TikTok itself has taken strides to try and debunk the recent claims, and indirectly challenge this outdated idea of how people consume media. In a blog post this week, the company stated that “Attitudes among young people skewed toward Palestine long before TikTok existed,” and pointed to polls that it said proved its point (the data for Gen Z is less clear than that for millennials). It also stated that its algorithm does not push one side or another, but rather is designed to promote content that people are already engaging with. Moreover, it has millions of users in the Middle East and South East Asia, which the company said accounted for a large number of views on pro-Palestinian hashtags. After the claims that “Letter to America” was going viral on its platform, TikTok pointed out that the actual number of videos was small and that discussion of the letter was not unique to its platform.
Regardless, TikTok began heavy-handedly moderating and censoring videos that mention bin Laden or the letter in any context, whether or not they’re praising it or simply discussing the supposed trend. And that is all we seem to have gotten from this recent panic: Censorship. No greater understanding of America’s youth, China, Israel-Palestine, TikTok, or the internet. Just censorship.
This does not mean that there aren’t issues worth discussing and addressing with regards to social media platform’s algorithms, and what kinds of content they reward.

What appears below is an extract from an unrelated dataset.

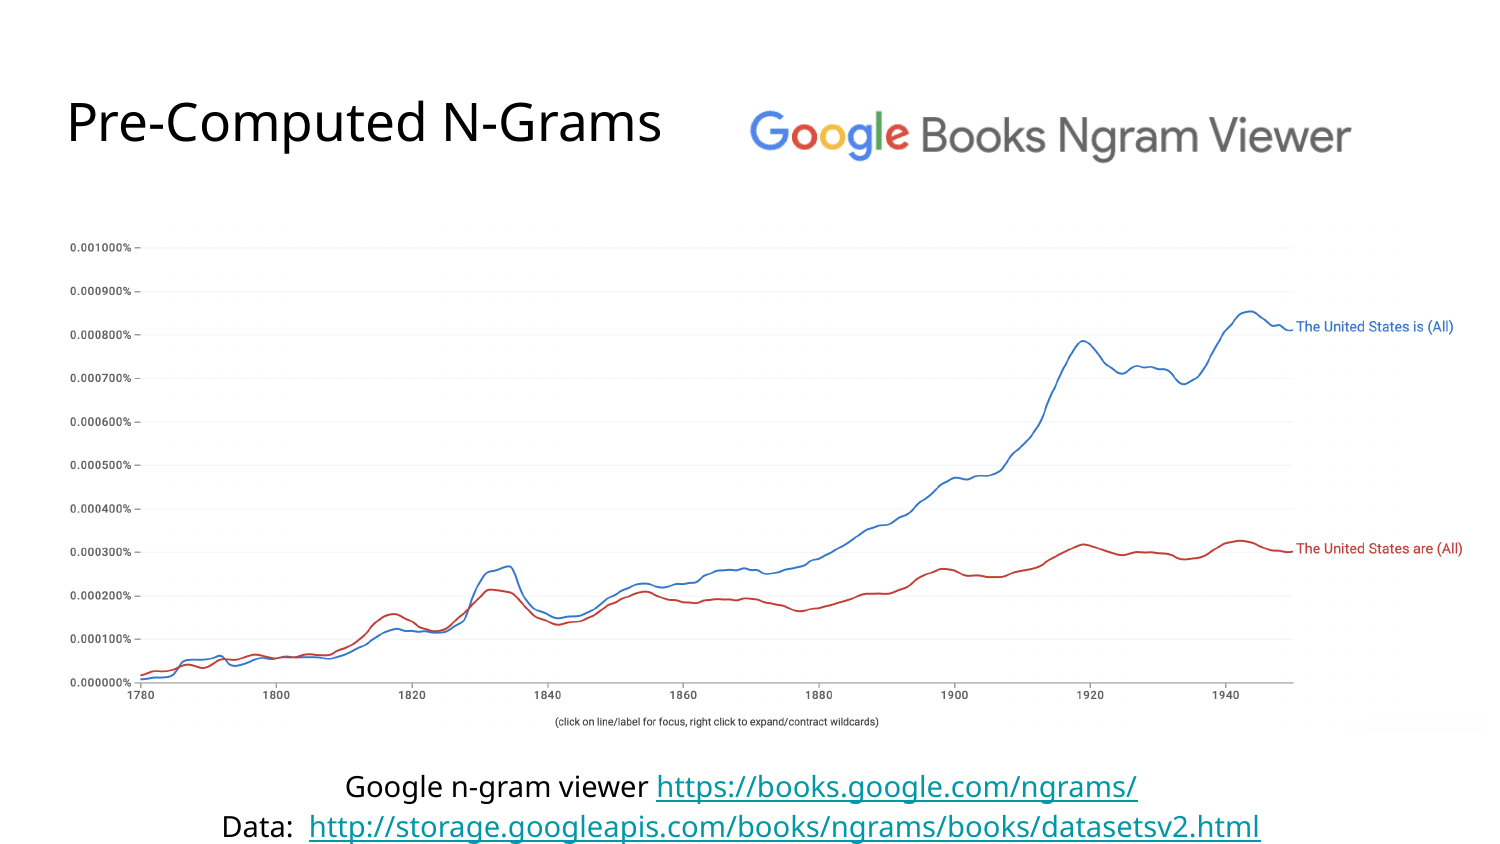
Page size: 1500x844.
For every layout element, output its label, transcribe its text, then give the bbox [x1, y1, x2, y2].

picture [719, 74, 1450, 198]
title Pre-Computed N-Grams [51, 72, 720, 167]
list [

Companies profit from the content that goes viral on their platforms, and the public should rightly scrutinize those mechanisms. Indeed, companies have responded to this scrutiny with internal systems to de-amplify or demonetize certain content, such as extremism.
But engaging with media is never a one-way street—or a hypodermic needle. Pervasive moderation systems have resulted in YouTubers and TikTokers speaking in their own bespoke language designed to evade automated, keyword-based tools. And with or without algorithms, people will hold their beliefs and promote them with whatever methods are available. Some of those views may be odious, even dangerous. They may be liberatory and good. They may be earnest, or disingenuous. They may have come from a book, a friend, or a video on the internet. They may be held by a small number of fanatics, or the majority of a population. But they exist, and an algorithm didn’t create them.